Published September 8, 2023
RUSSIA’s Foreign Minister Sergey Lavrov attends the Asean summit in Jakarta on Thursday.—AFP
RUSSIA’s Foreign Minister Sergey Lavrov attends the Asean summit in Jakarta on Thursday.—AFP

JAKARTA: Indonesia warned leaders including US Vice President Kamala Harris, Chinese Premier Li Qiang and Russian Foreign Minister Sergei Lavrov against sharpening rivalries as they wrapped up an East Asia summit in Jakarta on Thursday.

Interactions between the officials from the world’s top two economies are being closely watched as they seek to control tensions that risk flaring anew over issues ranging from Taiwan to ties with Moscow and the competition for influence in the Pacific.

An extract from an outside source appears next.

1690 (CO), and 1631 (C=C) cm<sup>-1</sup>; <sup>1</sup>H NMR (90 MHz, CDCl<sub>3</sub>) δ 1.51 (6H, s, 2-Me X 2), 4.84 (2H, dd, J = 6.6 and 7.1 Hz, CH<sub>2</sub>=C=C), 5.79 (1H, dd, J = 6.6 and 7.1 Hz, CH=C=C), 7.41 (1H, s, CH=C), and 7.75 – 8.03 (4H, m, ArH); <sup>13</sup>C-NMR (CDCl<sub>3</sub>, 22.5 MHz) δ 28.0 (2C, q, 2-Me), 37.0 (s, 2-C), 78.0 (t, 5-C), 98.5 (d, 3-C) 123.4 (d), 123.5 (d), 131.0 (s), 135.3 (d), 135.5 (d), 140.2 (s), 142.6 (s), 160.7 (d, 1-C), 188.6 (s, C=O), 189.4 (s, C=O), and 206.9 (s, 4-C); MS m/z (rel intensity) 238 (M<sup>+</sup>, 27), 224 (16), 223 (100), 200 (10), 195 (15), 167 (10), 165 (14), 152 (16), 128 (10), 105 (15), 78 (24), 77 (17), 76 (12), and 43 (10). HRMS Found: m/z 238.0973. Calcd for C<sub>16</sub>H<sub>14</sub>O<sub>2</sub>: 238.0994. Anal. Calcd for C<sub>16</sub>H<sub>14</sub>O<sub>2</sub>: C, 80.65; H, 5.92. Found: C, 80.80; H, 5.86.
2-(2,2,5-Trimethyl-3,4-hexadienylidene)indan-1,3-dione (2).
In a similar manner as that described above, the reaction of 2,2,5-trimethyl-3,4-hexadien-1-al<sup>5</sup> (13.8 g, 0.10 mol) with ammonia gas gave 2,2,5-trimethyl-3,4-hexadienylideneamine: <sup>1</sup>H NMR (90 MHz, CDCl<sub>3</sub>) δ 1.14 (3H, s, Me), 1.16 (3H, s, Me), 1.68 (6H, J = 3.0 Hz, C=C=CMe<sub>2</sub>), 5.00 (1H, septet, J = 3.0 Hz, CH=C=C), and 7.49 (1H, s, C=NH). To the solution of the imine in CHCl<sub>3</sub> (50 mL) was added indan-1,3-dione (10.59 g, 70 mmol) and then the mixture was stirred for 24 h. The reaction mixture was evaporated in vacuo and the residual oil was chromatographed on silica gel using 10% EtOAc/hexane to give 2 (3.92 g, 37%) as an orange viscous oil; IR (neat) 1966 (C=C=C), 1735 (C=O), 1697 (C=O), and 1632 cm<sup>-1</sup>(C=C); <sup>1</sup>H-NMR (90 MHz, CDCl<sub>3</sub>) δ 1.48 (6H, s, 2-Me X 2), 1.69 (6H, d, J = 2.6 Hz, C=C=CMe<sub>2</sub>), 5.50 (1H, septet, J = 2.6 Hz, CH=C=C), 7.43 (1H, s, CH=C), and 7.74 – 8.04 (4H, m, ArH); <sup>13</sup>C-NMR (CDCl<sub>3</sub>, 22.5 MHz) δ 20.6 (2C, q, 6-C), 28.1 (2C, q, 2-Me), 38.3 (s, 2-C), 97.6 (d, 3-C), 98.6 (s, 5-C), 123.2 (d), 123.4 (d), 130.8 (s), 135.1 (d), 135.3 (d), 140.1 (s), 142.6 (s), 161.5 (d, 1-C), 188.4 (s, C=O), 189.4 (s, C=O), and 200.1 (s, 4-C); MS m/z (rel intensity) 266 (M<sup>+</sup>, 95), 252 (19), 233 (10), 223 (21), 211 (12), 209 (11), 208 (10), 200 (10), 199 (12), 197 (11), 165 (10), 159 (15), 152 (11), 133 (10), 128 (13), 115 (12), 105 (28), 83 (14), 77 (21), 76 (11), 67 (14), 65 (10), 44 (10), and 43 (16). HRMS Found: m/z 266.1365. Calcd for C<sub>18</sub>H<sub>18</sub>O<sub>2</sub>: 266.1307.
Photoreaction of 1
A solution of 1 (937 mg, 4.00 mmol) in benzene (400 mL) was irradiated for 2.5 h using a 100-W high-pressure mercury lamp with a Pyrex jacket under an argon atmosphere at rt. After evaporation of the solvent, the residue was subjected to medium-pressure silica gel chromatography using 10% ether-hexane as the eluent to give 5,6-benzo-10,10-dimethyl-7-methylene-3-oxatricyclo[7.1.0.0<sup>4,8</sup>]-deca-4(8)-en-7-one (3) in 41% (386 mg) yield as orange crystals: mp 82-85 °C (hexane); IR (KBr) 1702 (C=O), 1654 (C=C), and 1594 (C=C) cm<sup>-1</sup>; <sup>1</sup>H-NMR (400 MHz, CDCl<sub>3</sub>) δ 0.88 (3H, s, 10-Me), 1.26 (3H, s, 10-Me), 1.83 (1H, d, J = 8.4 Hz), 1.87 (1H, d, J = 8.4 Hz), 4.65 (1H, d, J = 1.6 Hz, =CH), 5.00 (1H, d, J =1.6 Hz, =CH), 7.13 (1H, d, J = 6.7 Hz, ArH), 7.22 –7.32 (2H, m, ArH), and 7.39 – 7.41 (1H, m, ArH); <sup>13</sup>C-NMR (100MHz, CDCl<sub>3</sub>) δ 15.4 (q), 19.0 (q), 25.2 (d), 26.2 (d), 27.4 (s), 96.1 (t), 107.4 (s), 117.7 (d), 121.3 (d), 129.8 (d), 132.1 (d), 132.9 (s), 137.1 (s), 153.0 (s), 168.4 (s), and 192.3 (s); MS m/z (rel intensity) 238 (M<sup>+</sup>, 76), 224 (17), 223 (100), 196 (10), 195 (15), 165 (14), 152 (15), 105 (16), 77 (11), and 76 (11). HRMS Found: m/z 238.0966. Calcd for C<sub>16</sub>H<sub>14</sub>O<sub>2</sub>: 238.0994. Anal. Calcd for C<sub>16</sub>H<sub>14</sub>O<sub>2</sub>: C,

Asean leaders’ statement omits any mention of South China Sea, war in Ukraine

“Every leader has an equal responsibility to not create new conflicts, to not create new tensions, and at the same time we also have a responsibility to lower heated tensions,” Indone­sian President Joko Wid­odo, chair of the Asean, said in closing remarks.

“I can guarantee you that if we are not able to manage differences, we will be destroyed.” Harris spoke about “Russia’s illegal invasion of Ukraine”, maritime challenges in the South and East China Seas and the growing threat of North Korean missile programmes, Dan­iel Kriten­brink, US assistant secretary for East Asia and Paci­fic affairs, told a briefing.

But a leaders’ statement omitted any mention of the waterway or the Ukraine war.

A Southeast Asian diplomat, who declined to be identified, said a draft paragraph in the leaders’ statement referring to the South China Sea was rejected.

“China objects of course and this is a negotiated text. This is also why there is no Ukraine paragraph because Russia objects,” the diplomat said.

Thursday’s 18-nation sum­mit was the first time top US and Russian officials have sat around the same table in almost two months, after US and Eur­opean officials condemned Lavrov at a July ministerial meeting over Rus­sia’s invasion of Ukraine.